Le causse est froid et venteux en hiver, brûlant et étouffant en été.

 

C’est de cette manière qu'environ 200 enfants furent cordialement conviés à la colonie du Luc, dont la devise était « Mundatur culpa labore », c'est-à-dire : la faute est purifiée par le travail. Deux cent est la valeur maximale du nombre d’enfants. En certaines périodes, il y en eut moins. Le camp ouvrit en 1856.

 

Les plus jeunes (6 à 12 ans) étaient chargés de travaux agricoles, au sein d'une terre plus qu’inculte qu’est nous le rappelons ce territoire caussenard. Les plus âgés (13 à 20 ans) étaient chargés des travaux lourds. On y relève de la construction, des déblaiements, des chargements lourds, etc. Dans l'ensemble, de terribles travaux de bagnards.

Une personne du surnom de Baguenaudes ajoute quelques précisions quant à cette galerie : D’après un ancien colon du Luc, ils mangeaient du pain blanc tous les jours, ce qui n’était pas forcément le cas des paysans du coin. Cela n’enlève rien au fait que les petites mains ont dû avoir des travaux très lourds à réaliser quand on voit les impressionnants tas de cailloux sortis des champs.

 

Afin d'améliorer l'accès, il fut foré ensuite la galerie de jonction, longue de 200 mètres, creusée avec grande régularité dans un calcaire tout particulièrement dur. Cette galerie est percée depuis l'effondrement karstique jusqu'à l'aven. Elle offre un cheminement horizontal aisé vers le fond du gouffre. D'après plusieurs sources, les travaux furent exécutés au pic et par les enfants, en 1882. Or, il est pouvé qu'elle fut simplement minée par des professionnels. Cette galerie est toujours visitable à ce jour. Sous l'impatience de la direction, elle fut creusée en un délai record, c'est-à-dire en moins d'un an.
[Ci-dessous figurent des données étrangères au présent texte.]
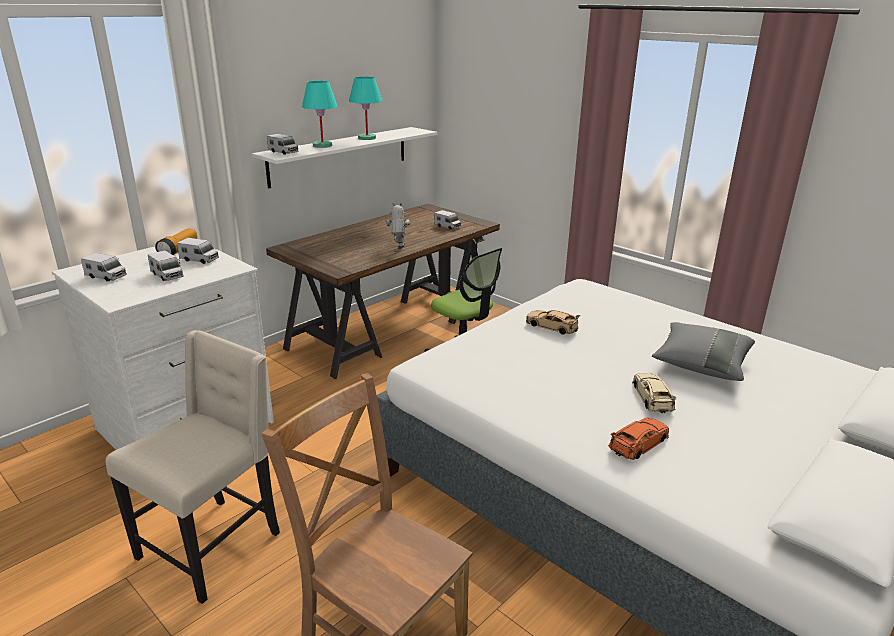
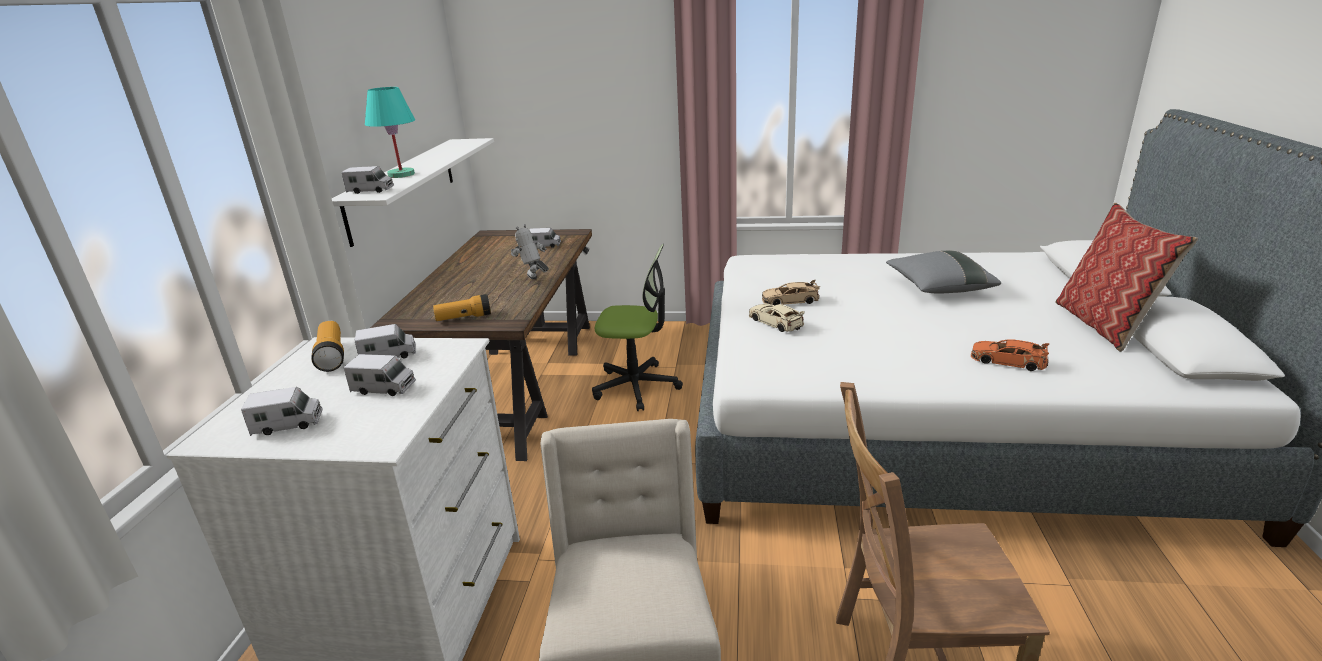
camera: 35 degrees left, 0 degrees up
(321, 259) = (464, 318): none -> flashlight
(366, 138) = (433, 158): turquoise table lamp -> none
(638, 443) = (1008, 361): orange toy car -> orange toy car turned 75 degrees counterclockwise
(652, 397) = (954, 324): beige toy car -> beige toy car (775, 322)
(806, 461) = (1104, 325): none -> pillow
Quelques précisions quant à cette galerie : Après discussion avec le propriétaire des lieux, il semblerait que le pathos entourant cet épisode a été exagéré. Le tunnel porte des traces de foration et n'a donc pas été fait uniquement au pic. Les travaux auraient été dirigés par un ingénieur d'Alès. Même si l'image du pic, souvent associée à celle du bagne, est exagérée, les enfants du Luc ont certainement participé durement au percement du tunnel.

 

Les plus jeunes furent de même chargés de déblayer le bas de l’aven, utilisant à cette fin le treuil placé dans la maison. Au bas de l’aven fut bâti un immense mur, ayant pour but d’isoler de la pluie la salle du fond avec le gouffre en lui-même.

 

 

A ce jour, tout cela est encore visible, bien qu'en état de ruine partielle. Un témoignage d’autant plus poignant est toujours d’actualité : les marches de l’escalier de 12 mètres de haut sont construites avec de la pierre de taille. La régularité des marches est telle qu’on en croirait un béton moulé, sans défaut. Chaque marche pèse probablement allègrement plus de 100 kilogrammes. Ahurissant…

 

Bien d'autres choses seraient à dire… Les photos ci-dessous sont de toute évidence banales, si ce n’est qu’elles ne seront qu’un témoignage supplémentaire en mémoire des bagnards.
Toutes les photos indiquées (GADJO) proviennent d'un visiteur des lieux.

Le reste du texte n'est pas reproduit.